(Saved entries)
↓↓↓

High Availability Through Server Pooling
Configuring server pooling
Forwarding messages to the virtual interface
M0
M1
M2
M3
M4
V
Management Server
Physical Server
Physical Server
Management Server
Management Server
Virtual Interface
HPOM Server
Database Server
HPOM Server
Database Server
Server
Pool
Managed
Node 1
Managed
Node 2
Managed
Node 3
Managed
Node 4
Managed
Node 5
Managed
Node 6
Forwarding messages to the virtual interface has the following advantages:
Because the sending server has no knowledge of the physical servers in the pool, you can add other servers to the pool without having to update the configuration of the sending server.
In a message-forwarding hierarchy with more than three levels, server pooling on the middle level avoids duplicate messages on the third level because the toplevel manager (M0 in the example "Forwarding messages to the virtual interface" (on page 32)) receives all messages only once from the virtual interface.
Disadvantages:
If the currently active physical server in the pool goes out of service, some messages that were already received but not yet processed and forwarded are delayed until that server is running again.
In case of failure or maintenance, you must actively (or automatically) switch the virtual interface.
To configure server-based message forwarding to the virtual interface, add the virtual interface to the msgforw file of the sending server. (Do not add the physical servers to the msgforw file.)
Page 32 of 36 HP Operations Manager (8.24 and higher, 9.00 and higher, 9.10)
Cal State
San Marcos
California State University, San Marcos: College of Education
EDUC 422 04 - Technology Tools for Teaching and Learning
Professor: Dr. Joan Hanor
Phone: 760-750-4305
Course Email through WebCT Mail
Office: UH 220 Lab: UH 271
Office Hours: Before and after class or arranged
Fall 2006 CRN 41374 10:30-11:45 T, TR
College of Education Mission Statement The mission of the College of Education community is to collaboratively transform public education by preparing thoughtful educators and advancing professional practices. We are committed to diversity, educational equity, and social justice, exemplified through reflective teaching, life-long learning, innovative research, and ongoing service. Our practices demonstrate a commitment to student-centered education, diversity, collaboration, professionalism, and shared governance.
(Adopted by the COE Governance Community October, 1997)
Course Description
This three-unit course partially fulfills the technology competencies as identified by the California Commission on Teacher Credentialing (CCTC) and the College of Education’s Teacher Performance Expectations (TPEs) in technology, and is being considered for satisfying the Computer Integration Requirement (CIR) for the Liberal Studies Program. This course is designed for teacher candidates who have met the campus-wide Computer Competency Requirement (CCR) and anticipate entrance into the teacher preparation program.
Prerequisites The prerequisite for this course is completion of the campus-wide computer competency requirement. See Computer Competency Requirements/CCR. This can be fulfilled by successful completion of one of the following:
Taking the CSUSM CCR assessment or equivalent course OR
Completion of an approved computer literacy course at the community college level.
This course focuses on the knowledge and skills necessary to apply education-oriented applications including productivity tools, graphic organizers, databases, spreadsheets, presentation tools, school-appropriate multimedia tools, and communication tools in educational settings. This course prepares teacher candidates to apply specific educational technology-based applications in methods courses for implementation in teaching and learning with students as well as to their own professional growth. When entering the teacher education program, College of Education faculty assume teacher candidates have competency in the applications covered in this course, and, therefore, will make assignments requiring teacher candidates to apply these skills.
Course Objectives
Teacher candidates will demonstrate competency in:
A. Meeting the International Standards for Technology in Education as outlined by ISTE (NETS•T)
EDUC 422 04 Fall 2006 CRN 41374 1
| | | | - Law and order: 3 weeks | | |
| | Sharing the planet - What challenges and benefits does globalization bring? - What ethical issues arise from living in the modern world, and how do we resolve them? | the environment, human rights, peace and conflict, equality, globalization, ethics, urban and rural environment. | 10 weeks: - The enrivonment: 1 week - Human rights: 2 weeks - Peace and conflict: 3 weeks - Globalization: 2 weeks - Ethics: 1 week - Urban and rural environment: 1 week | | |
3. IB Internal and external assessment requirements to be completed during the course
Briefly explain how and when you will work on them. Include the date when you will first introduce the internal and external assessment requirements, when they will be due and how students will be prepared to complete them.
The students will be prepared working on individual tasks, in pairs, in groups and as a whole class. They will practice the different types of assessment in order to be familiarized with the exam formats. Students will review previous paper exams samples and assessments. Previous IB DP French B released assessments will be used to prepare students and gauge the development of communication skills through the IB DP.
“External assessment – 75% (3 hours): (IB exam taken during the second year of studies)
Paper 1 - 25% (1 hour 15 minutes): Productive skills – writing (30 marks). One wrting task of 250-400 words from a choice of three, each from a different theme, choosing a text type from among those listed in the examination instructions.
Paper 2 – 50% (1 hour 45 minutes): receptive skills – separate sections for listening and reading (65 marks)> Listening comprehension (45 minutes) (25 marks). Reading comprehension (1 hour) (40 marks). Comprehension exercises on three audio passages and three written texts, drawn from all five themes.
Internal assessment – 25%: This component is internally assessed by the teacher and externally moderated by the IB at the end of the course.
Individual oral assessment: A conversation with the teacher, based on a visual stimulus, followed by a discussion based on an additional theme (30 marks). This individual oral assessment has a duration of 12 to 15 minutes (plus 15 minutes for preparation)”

↑↑↑

### PROBLEM DETAILS:
All lines above between those holding "Course Description" and "Teacher candidates will", inclusive, must be set down unchanged, and no other line may be included.

### TASK RESPONSE:
Course Description
This three-unit course partially fulfills the technology competencies as identified by the California Commission on Teacher Credentialing (CCTC) and the College of Education’s Teacher Performance Expectations (TPEs) in technology, and is being considered for satisfying the Computer Integration Requirement (CIR) for the Liberal Studies Program. This course is designed for teacher candidates who have met the campus-wide Computer Competency Requirement (CCR) and anticipate entrance into the teacher preparation program.
Prerequisites The prerequisite for this course is completion of the campus-wide computer competency requirement. See Computer Competency Requirements/CCR. This can be fulfilled by successful completion of one of the following:
Taking the CSUSM CCR assessment or equivalent course OR
Completion of an approved computer literacy course at the community college level.
This course focuses on the knowledge and skills necessary to apply education-oriented applications including productivity tools, graphic organizers, databases, spreadsheets, presentation tools, school-appropriate multimedia tools, and communication tools in educational settings. This course prepares teacher candidates to apply specific educational technology-based applications in methods courses for implementation in teaching and learning with students as well as to their own professional growth. When entering the teacher education program, College of Education faculty assume teacher candidates have competency in the applications covered in this course, and, therefore, will make assignments requiring teacher candidates to apply these skills.
Course Objectives
Teacher candidates will demonstrate competency in:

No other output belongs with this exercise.